Aim for an exact copy of the listing, without any images.

Source material: Begin

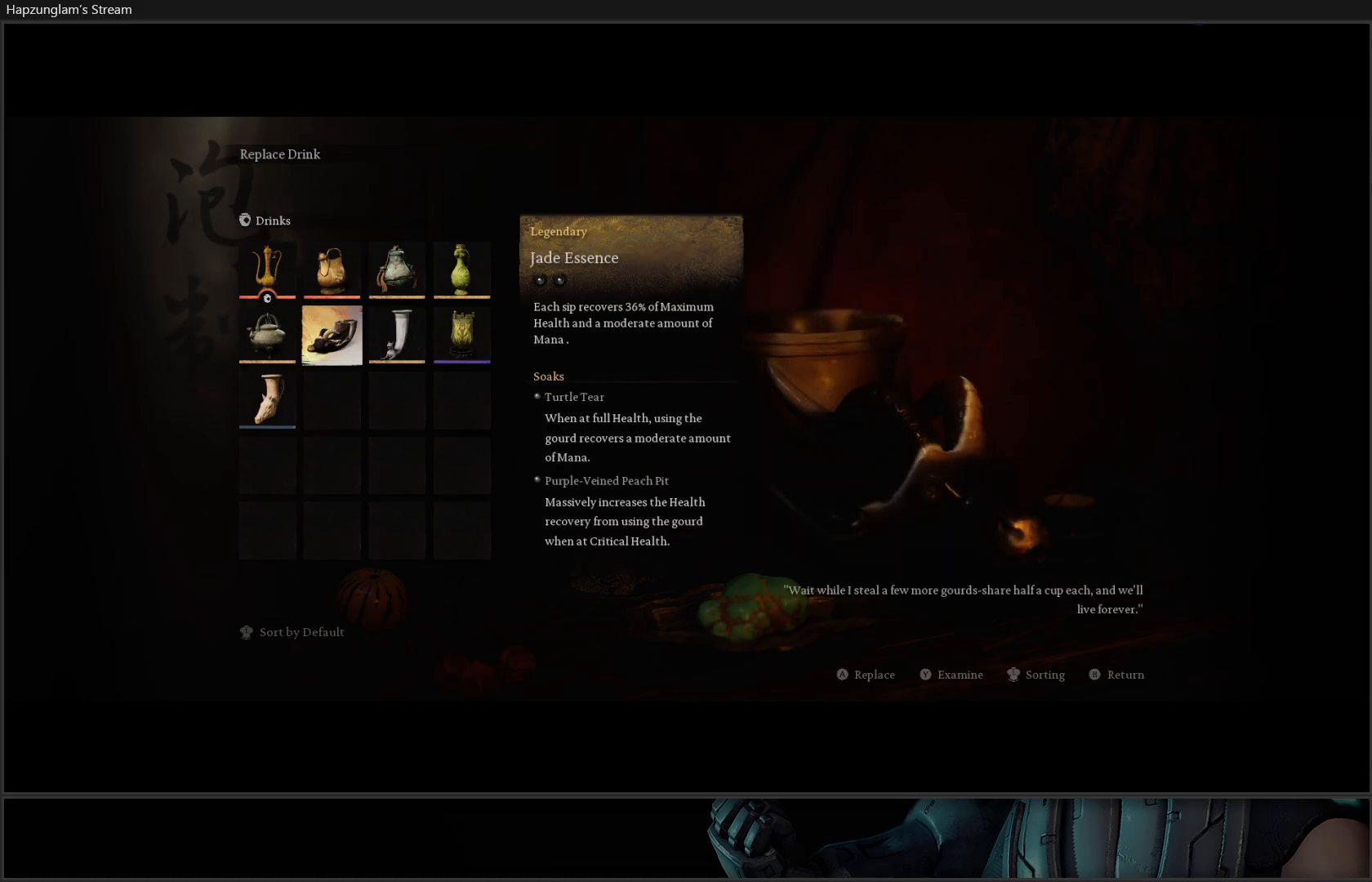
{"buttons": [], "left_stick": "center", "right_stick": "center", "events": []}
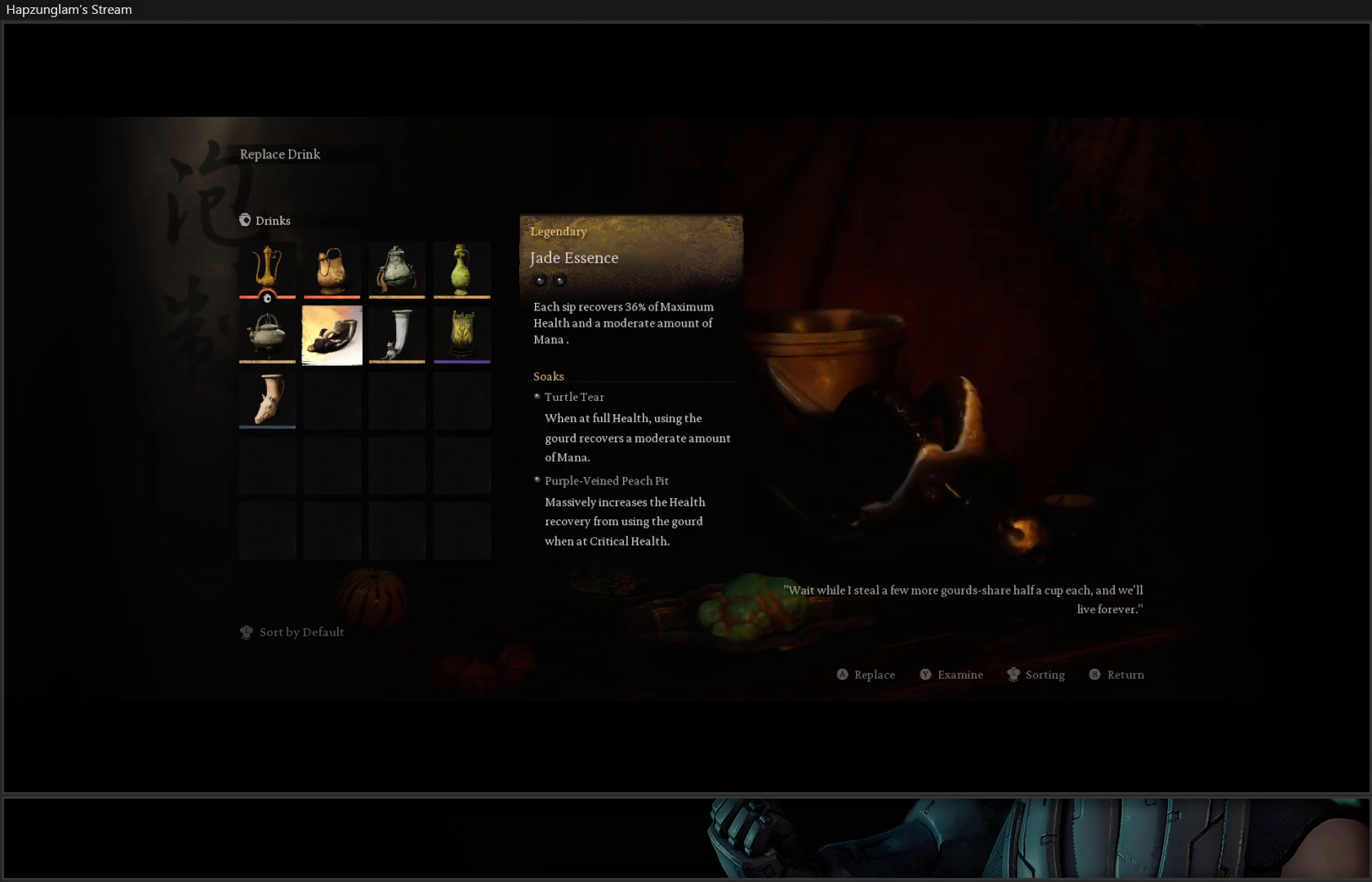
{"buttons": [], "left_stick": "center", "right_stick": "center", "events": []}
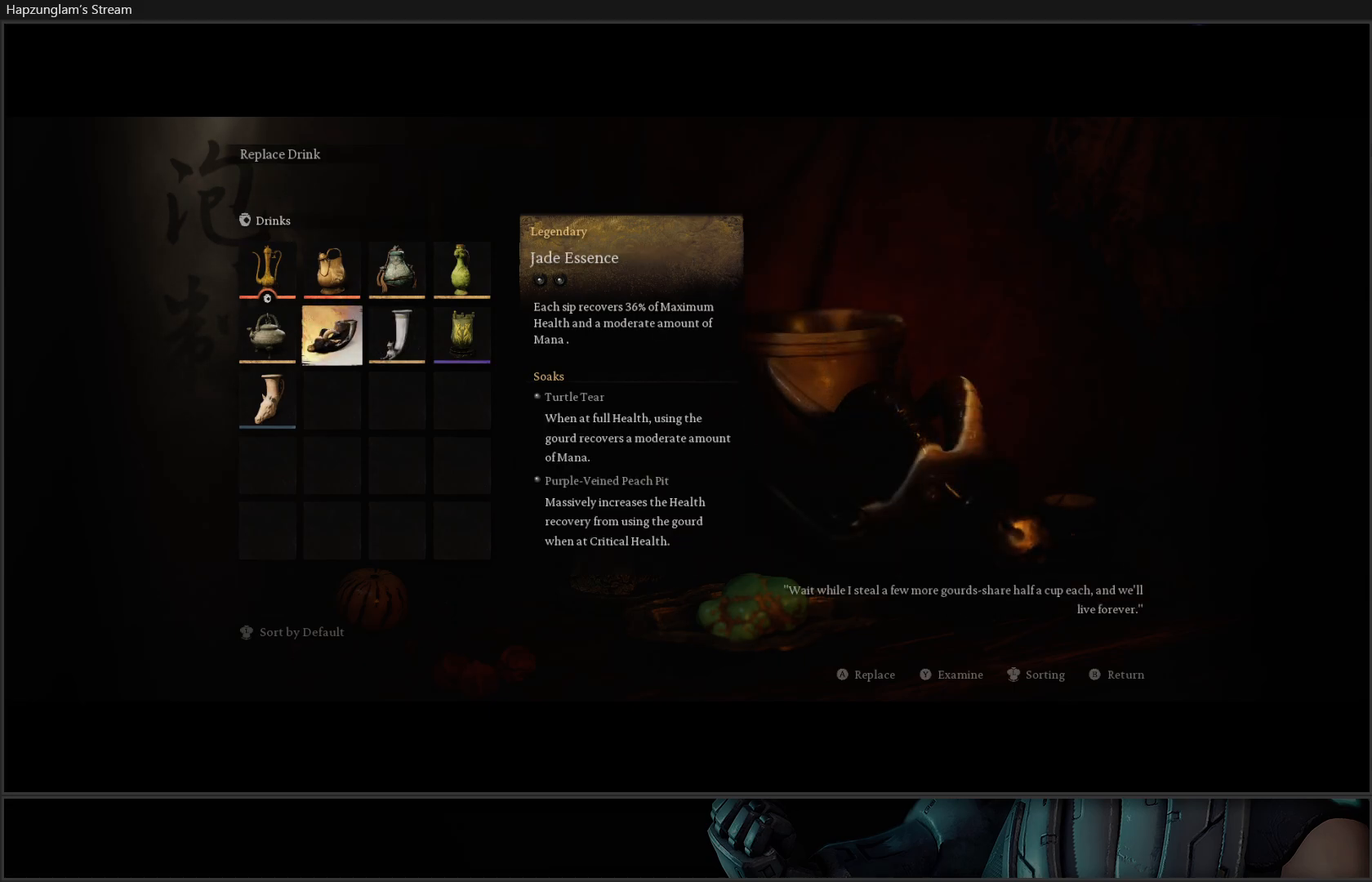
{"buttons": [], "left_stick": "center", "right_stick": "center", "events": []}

Source material: End

> _Result_
{"buttons": [], "left_stick": "center", "right_stick": "center", "events": []}
{"buttons": [], "left_stick": "center", "right_stick": "center", "events": []}
{"buttons": [], "left_stick": "center", "right_stick": "center", "events": []}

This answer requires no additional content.